In fact, researchers found “increasing evidence that there is overall less fire in the landscape today than there has been centuries ago.”

“Yet many consider wildfire as an accelerating problem, with widely held perceptions both in the media and scientific papers of increasing fire occurrence, severity and resulting losses,” Drs. Stefan Doerr and Cristina Santin of Swansea University in Wales, wrote in their study.

“However, important exceptions aside, the quantitative evidence available does not support these perceived overall trends,” they wrote.

The study comes as Canadian firefighters continue to put out a massive blaze in Alberta. For weeks, firefighters have been stamping out the Alberta fire, which forced 90,000 people out of their homes in Fort McMurray.

The fire’s consumed little over 2,000 square miles and shut down about half of the region’s oil production. People can expect to return to their homes in June depending on air quality and other factors.

It wasn’t long before liberal writers and environmentalists blamed the massive blaze on man-made global warming. Slate’s Eric Holthaus ran the headline “Wildfire Rips Through Canadian City, Forcing 80,000 to Flee. This Is Climate Change.”

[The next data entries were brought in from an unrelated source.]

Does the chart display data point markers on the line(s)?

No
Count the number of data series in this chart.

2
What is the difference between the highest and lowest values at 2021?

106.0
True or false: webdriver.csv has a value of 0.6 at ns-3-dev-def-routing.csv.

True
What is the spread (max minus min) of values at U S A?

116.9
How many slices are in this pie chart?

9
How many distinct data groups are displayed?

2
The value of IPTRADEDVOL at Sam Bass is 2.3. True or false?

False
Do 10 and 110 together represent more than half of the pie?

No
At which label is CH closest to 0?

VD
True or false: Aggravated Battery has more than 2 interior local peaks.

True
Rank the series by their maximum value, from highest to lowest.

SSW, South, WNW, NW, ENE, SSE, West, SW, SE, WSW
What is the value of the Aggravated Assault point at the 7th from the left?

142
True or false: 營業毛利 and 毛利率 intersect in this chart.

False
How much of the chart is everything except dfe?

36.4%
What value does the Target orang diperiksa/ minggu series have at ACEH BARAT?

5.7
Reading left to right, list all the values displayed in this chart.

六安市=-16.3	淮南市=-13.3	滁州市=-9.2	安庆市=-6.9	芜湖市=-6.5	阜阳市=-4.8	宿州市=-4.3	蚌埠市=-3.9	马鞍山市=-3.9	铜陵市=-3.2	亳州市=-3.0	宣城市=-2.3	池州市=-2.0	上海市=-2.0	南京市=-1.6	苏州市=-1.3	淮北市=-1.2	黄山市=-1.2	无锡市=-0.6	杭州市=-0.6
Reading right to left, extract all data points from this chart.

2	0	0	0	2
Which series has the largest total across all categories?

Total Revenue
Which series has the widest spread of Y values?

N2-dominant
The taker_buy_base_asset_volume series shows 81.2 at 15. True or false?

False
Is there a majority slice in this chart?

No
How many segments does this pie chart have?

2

“One thing that is certain is that this fire has a clear link to climate change,” he wrote. “Canada’s northern forests have been burning more frequently over recent decades as temperatures there are rising at twice the rate of the global average.”

The New Yorker’s Elizabeth Kolbert wrote “it’s tough to pin any particular disaster on climate change, in the case of Fort McMurray the link is pretty compelling.”

“In Canada, and also in the United States and much of the rest of the world, higher temperatures have been extending the wildfire season,” she wrote. “Last year, wildfires consumed ten million acres in the U.S., which was the largest area of any year on record.”

Not everyone agreed. Holthaus and Kolbert were countered by Blair King, an environmental scientist, who wrote in The Huffington Post that activists “do not appear to understand that El Nino, not climate change, is responsible for the warm, dry winter.”

“Bad information makes for bad decisions, and attributing the forest fire to climate change would mean advancing bad information over good,” he wrote.

What’s more is Fort McMurray sits in a boreal forest — a fire-reliant ecosystem. Fire suppression techniques have allowed lots of trees to grow old, making them much more susceptible to burning and leaving lots of fuel for future fires.

“Essentially the report acknowledged that the trees surrounding Fort McMurray are hard-wired for fire and if they are not managed properly then these types of catastrophic fires will become more common,” King wrote.

The Swansea study seems to support arguments wildfires aren’t increasing, but researchers were still concerned that future warming could, in fact, increase wildfire risks.

“The warming climate, which is predicted to result in more severe fire weather in many regions of the globe in this century, will probably contribute further to both perceived and actual risks to lives, health and infrastructure,” researchers wrote. “Therefore the need for human societies to coexist with fire will continue, and may increase in the future.”